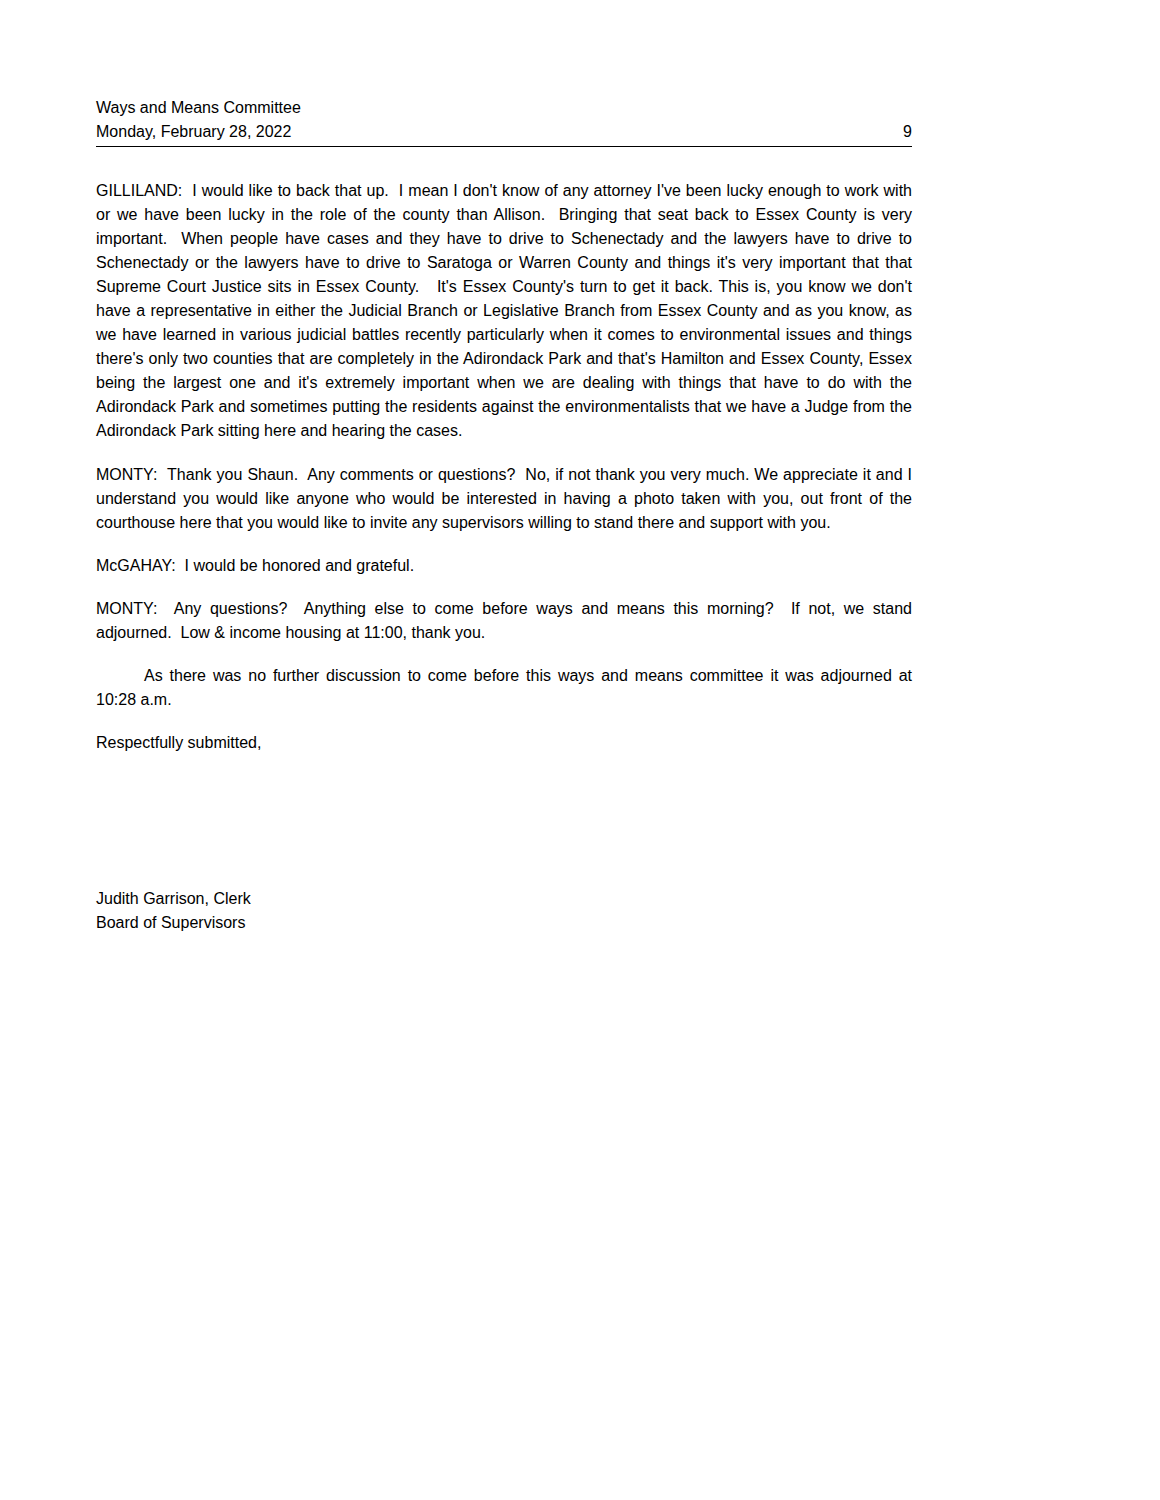Ways and Means Committee
Monday, February 28, 2022
9
GILLILAND: I would like to back that up. I mean I don't know of any attorney I've been lucky enough to work with or we have been lucky in the role of the county than Allison. Bringing that seat back to Essex County is very important. When people have cases and they have to drive to Schenectady and the lawyers have to drive to Schenectady or the lawyers have to drive to Saratoga or Warren County and things it's very important that that Supreme Court Justice sits in Essex County. It's Essex County's turn to get it back. This is, you know we don't have a representative in either the Judicial Branch or Legislative Branch from Essex County and as you know, as we have learned in various judicial battles recently particularly when it comes to environmental issues and things there's only two counties that are completely in the Adirondack Park and that's Hamilton and Essex County, Essex being the largest one and it's extremely important when we are dealing with things that have to do with the Adirondack Park and sometimes putting the residents against the environmentalists that we have a Judge from the Adirondack Park sitting here and hearing the cases.
MONTY: Thank you Shaun. Any comments or questions? No, if not thank you very much. We appreciate it and I understand you would like anyone who would be interested in having a photo taken with you, out front of the courthouse here that you would like to invite any supervisors willing to stand there and support with you.
McGAHAY: I would be honored and grateful.
MONTY: Any questions? Anything else to come before ways and means this morning? If not, we stand adjourned. Low & income housing at 11:00, thank you.
As there was no further discussion to come before this ways and means committee it was adjourned at 10:28 a.m.
Respectfully submitted,
Judith Garrison, Clerk
Board of Supervisors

══════════

WHAT IS REQUIRED - Repeat the records above exactly, from the first line through the line containing "GILLILAND: I would", and leave out the pictures.

OUTPUT -
Ways and Means Committee
Monday, February 28, 2022
9
GILLILAND: I would like to back that up. I mean I don't know of any attorney I've been lucky enough to work with or we have been lucky in the role of the county than Allison. Bringing that seat back to Essex County is very important. When people have cases and they have to drive to Schenectady and the lawyers have to drive to Schenectady or the lawyers have to drive to Saratoga or Warren County and things it's very important that that Supreme Court Justice sits in Essex County. It's Essex County's turn to get it back. This is, you know we don't have a representative in either the Judicial Branch or Legislative Branch from Essex County and as you know, as we have learned in various judicial battles recently particularly when it comes to environmental issues and things there's only two counties that are completely in the Adirondack Park and that's Hamilton and Essex County, Essex being the largest one and it's extremely important when we are dealing with things that have to do with the Adirondack Park and sometimes putting the residents against the environmentalists that we have a Judge from the Adirondack Park sitting here and hearing the cases.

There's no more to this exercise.